───── Data listing ─────

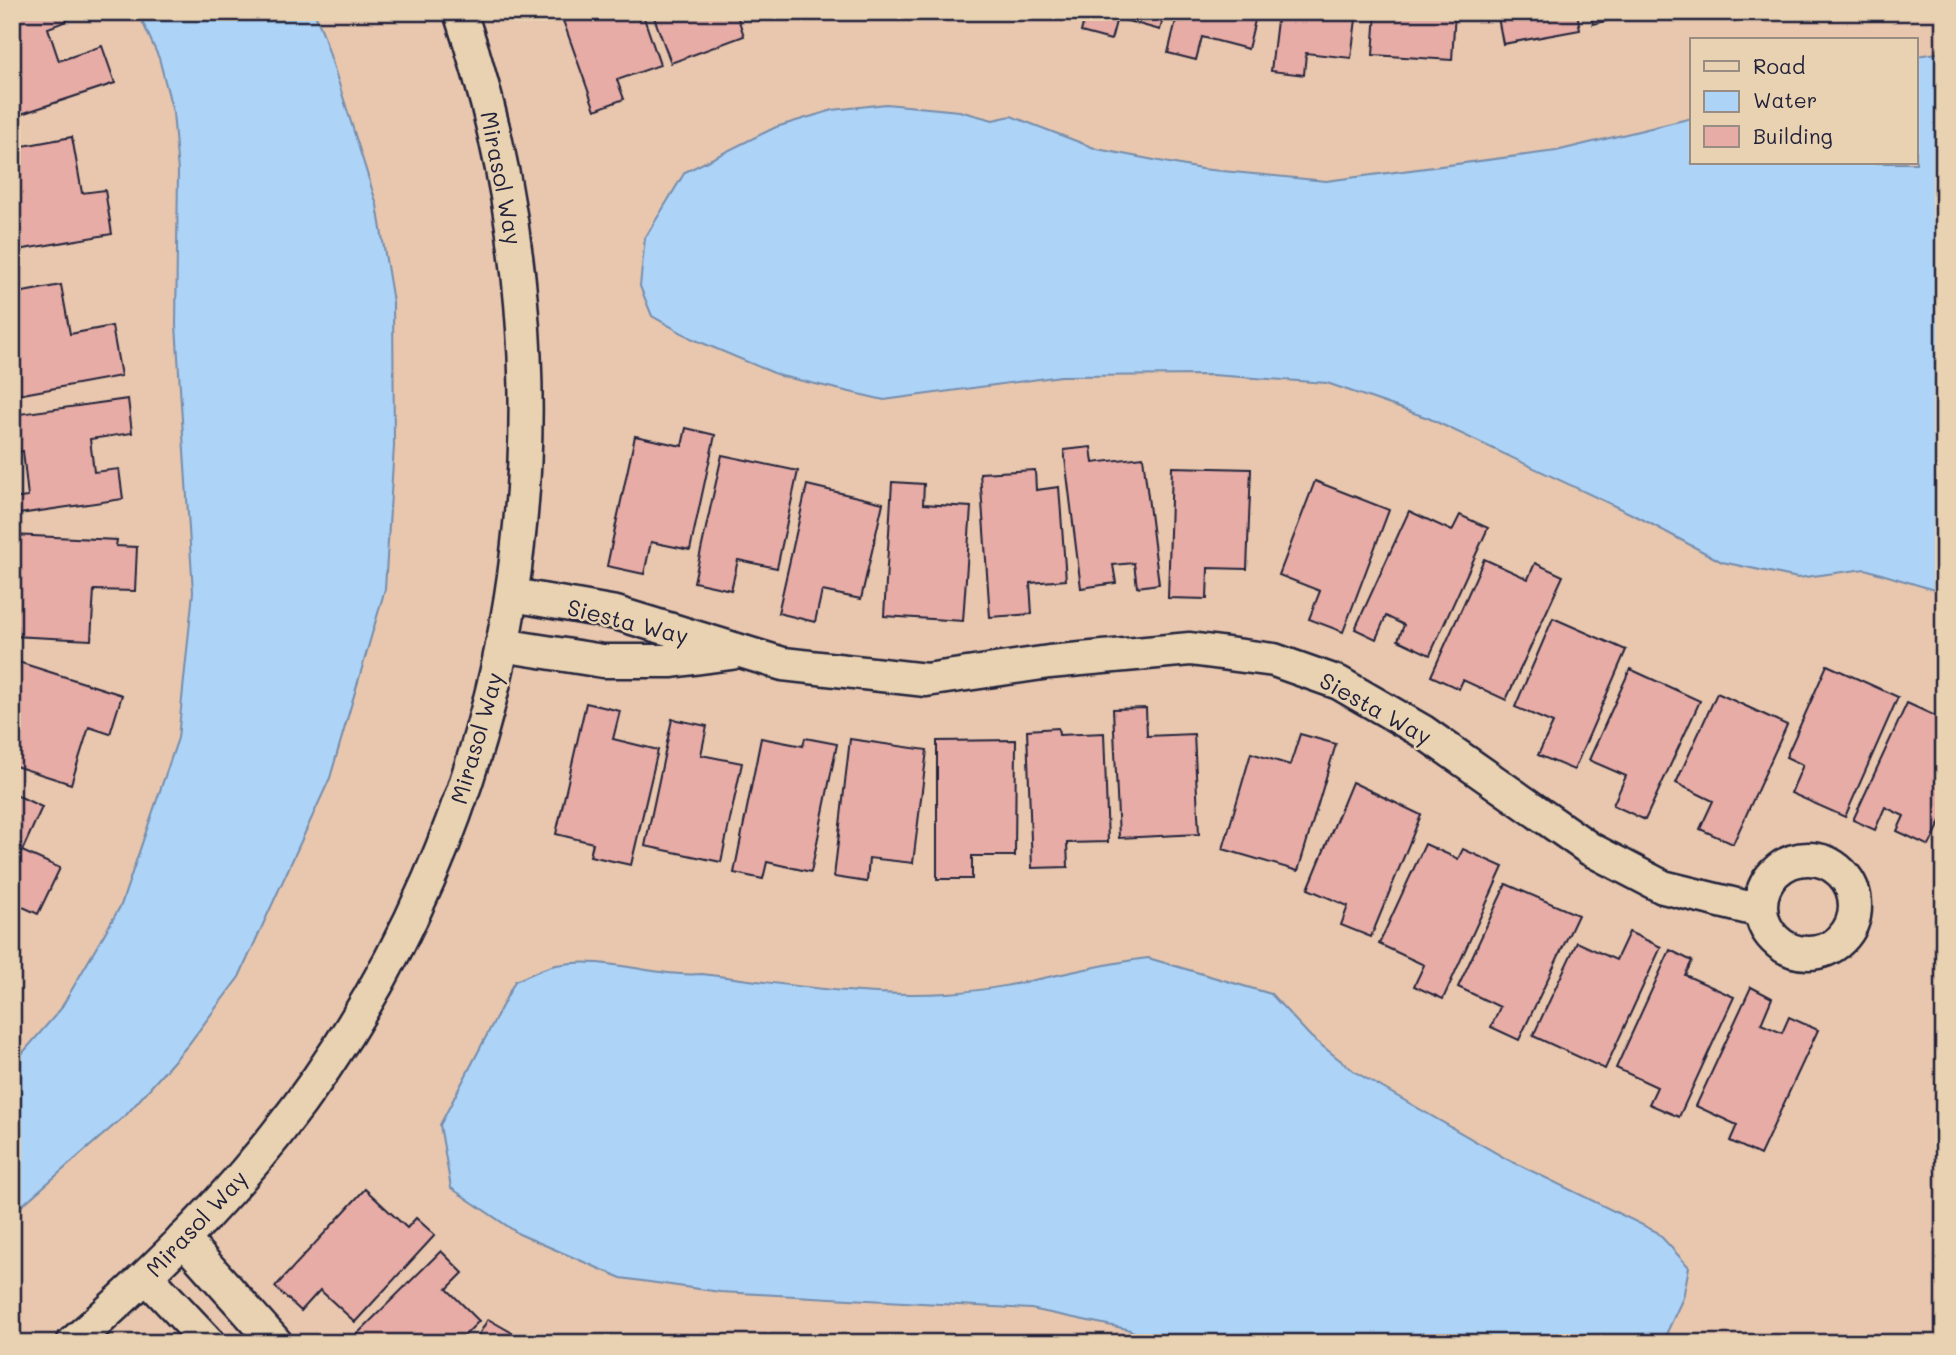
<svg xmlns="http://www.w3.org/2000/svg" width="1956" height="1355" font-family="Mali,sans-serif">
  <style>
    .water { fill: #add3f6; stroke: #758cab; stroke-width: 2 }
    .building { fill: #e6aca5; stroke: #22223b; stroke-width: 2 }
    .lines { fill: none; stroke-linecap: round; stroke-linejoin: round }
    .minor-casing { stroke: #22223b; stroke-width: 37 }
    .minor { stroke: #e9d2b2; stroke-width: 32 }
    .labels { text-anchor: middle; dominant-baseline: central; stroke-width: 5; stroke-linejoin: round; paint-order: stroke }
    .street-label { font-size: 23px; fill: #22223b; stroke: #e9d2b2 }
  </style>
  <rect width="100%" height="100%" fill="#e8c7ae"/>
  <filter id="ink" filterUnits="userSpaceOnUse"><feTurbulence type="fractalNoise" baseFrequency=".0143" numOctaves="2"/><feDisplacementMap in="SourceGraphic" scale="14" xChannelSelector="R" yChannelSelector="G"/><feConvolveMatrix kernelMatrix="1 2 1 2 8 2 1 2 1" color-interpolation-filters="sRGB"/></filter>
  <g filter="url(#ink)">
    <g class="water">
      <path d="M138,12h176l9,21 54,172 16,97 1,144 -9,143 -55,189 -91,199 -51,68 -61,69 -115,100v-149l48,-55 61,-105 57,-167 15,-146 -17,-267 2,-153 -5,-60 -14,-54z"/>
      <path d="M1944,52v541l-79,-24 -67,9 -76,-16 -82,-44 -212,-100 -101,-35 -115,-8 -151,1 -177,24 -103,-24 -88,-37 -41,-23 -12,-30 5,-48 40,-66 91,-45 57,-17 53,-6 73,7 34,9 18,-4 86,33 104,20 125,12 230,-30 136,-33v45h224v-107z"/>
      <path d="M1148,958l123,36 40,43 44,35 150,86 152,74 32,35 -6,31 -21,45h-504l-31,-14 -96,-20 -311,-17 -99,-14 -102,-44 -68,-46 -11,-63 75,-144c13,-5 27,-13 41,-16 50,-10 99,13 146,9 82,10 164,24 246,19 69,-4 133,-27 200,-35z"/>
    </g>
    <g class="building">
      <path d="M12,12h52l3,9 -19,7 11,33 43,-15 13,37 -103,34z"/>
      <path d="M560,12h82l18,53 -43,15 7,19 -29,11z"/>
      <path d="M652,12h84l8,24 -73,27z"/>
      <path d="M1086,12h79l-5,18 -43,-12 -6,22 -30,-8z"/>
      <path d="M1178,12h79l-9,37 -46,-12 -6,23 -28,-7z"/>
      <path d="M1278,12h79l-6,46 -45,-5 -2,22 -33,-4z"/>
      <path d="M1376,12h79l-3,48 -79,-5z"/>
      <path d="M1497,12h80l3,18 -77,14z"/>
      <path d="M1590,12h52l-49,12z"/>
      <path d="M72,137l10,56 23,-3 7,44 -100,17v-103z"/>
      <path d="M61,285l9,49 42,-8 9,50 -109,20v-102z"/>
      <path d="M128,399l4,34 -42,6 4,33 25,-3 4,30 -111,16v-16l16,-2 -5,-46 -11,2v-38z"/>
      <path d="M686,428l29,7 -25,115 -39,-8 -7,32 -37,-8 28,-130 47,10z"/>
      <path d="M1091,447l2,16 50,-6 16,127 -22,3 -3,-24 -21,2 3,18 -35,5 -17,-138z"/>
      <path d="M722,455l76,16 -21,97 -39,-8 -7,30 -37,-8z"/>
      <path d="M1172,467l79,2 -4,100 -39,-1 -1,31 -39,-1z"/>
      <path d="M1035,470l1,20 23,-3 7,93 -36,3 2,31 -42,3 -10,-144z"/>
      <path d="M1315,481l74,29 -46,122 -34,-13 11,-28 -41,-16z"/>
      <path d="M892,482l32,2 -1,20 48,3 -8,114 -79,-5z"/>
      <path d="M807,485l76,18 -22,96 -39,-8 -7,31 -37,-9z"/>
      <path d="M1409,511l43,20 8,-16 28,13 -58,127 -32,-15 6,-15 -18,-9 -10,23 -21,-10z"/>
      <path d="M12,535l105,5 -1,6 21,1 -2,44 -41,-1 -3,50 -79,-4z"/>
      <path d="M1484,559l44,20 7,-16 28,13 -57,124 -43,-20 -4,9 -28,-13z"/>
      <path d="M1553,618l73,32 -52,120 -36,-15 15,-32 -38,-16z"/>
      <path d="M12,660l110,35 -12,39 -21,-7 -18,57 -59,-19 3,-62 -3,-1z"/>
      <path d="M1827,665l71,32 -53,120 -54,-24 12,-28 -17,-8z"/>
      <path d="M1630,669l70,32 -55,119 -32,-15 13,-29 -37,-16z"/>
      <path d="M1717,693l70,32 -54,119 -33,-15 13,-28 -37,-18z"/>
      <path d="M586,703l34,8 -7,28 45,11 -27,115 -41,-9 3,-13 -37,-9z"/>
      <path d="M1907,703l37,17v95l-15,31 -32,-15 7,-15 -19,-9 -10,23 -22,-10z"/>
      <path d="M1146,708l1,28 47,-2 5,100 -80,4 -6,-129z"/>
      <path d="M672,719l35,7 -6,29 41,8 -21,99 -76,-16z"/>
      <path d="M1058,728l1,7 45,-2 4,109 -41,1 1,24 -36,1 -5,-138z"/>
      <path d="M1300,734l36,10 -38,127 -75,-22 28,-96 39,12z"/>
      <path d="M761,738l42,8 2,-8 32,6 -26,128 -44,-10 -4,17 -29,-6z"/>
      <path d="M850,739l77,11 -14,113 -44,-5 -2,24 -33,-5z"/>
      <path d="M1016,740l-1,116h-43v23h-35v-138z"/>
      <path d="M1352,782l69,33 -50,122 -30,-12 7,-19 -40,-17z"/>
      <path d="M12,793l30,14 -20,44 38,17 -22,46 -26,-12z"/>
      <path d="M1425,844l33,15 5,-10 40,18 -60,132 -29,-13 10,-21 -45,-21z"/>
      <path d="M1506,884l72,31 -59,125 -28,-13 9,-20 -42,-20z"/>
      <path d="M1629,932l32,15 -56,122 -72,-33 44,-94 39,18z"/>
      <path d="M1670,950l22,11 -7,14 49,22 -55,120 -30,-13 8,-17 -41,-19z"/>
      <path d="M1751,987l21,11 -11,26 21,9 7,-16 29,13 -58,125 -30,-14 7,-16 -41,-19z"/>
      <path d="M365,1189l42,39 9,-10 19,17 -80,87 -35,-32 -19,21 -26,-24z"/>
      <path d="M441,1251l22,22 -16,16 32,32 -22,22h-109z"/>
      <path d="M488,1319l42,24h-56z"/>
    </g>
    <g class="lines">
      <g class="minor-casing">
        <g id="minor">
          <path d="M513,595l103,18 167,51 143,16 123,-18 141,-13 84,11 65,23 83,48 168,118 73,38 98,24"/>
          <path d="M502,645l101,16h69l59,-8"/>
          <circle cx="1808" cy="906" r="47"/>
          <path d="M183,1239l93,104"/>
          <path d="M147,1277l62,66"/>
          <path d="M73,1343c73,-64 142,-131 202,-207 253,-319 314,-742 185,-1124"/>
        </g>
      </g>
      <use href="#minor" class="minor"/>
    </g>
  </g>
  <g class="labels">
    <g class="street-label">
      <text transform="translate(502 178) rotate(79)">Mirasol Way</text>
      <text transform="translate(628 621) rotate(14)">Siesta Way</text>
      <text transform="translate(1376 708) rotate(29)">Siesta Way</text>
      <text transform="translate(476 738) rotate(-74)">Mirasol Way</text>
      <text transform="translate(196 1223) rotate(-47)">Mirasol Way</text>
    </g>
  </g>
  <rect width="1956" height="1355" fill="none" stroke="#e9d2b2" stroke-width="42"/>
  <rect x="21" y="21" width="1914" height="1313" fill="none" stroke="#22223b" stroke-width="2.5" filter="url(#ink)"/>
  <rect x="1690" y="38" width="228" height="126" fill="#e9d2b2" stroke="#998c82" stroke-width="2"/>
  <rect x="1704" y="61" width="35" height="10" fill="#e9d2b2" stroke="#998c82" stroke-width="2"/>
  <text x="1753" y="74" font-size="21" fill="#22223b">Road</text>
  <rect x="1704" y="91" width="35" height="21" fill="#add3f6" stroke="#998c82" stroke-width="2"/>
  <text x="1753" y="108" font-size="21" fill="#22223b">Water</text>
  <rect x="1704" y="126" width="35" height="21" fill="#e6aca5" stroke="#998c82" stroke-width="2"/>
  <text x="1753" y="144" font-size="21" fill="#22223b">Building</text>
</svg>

─────

> [What you need to do]:
Each line in the material with "lines" in it must be reported.

> [Answer for this exercise]:
    .lines { fill: none; stroke-linecap: round; stroke-linejoin: round }
    <g class="lines">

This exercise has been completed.